On cue, everything disappeared at dark. However, I decided to stay and try into the night. I used a 9-inch, black, skinny Hogy with a black Deceiver teaser rigged ahead of it. In the past, this has been one of my go-to rigs at night. Well, it worked like a charm as I began getting hit after hit, sometimes two or three hits on a single cast. I have no idea what the fish were doing, but they were not getting hooked! I must have had twenty hits before I landed my first fish, a schoolie, on the teaser. I landed quite a few more fish after that, with half falling for the teaser and half on the Hogy.
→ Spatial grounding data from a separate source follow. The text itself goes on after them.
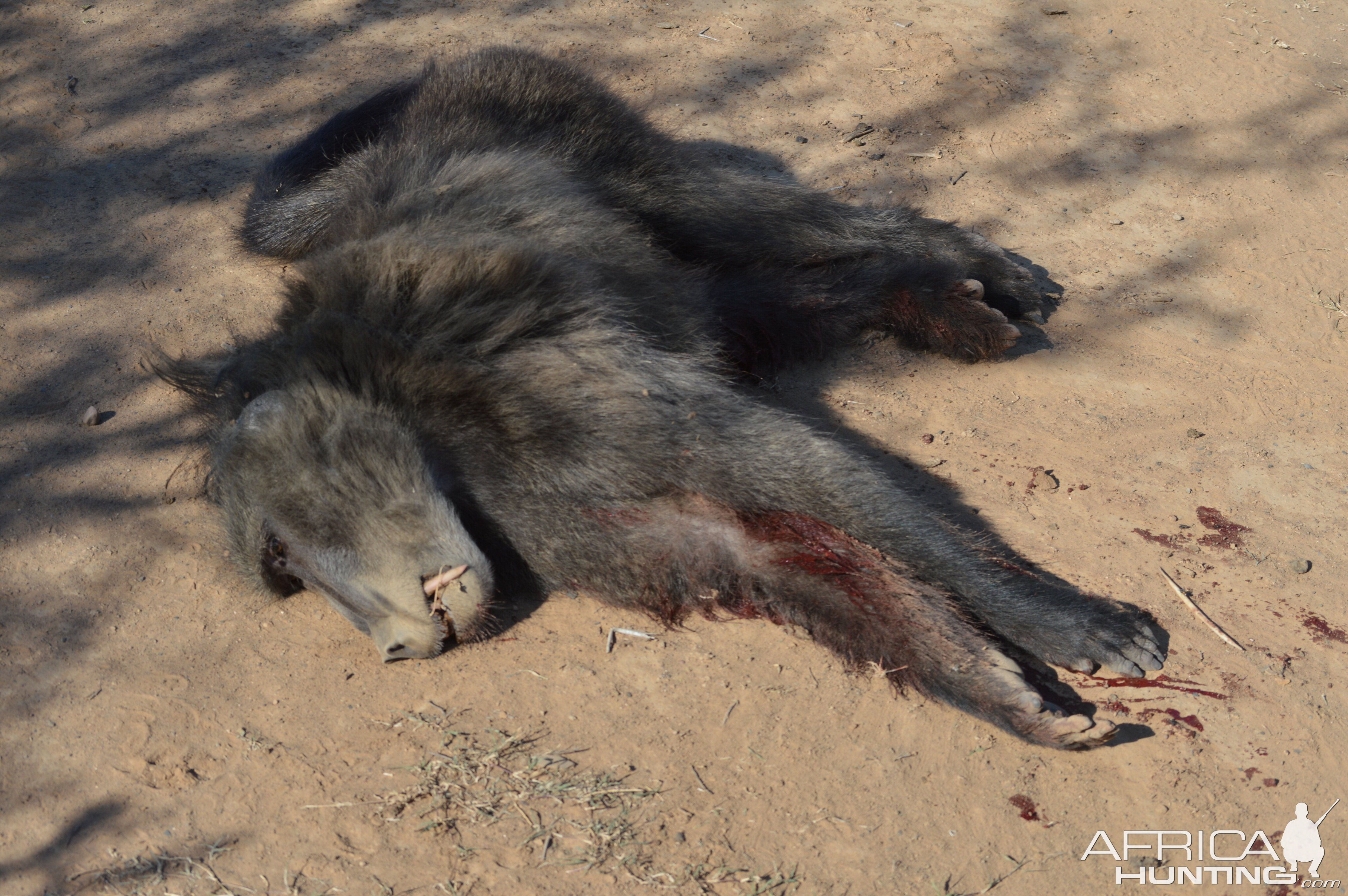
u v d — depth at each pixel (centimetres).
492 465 193
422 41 284
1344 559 200
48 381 218
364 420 190
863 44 291
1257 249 244
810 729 184
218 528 203
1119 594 196
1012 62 286
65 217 241
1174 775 181
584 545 193
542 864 174
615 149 225
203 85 269
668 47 286
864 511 191
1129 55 293
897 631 186
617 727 184
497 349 195
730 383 212
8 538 201
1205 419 217
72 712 186
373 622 187
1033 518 204
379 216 209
Earlier in the week, I had slugged it out all afternoon into the night in a number of locations and landed one lone schoolie at dark. There was practically no one fishing and for good reason. Shore fishing has been poor. Yet, if you ride around and scan the ocean’s surface way out with binoculars you can find birds diving here and there and an occasional fish breaking way out. I have spotted fish way out on just about every outing, including today. Everything — birds, bait, stripers, and blues — are way out and not close to shore. I have friends who have been fishing in boats, and they all report good and consistent success along the oceanfront from Narragansett to Charlestown. However, I also know a lot of fishermen who have been fishing from shore and they all report fair to poor fishing. They all complain that there is little bait near shore and very few blues and stripers except for occasional schoolies.
So, maybe the key to catching those daytime fish that seem to hold way out is to fish after dark. Clearly, on October 3 those fish moved close to shore with darkness.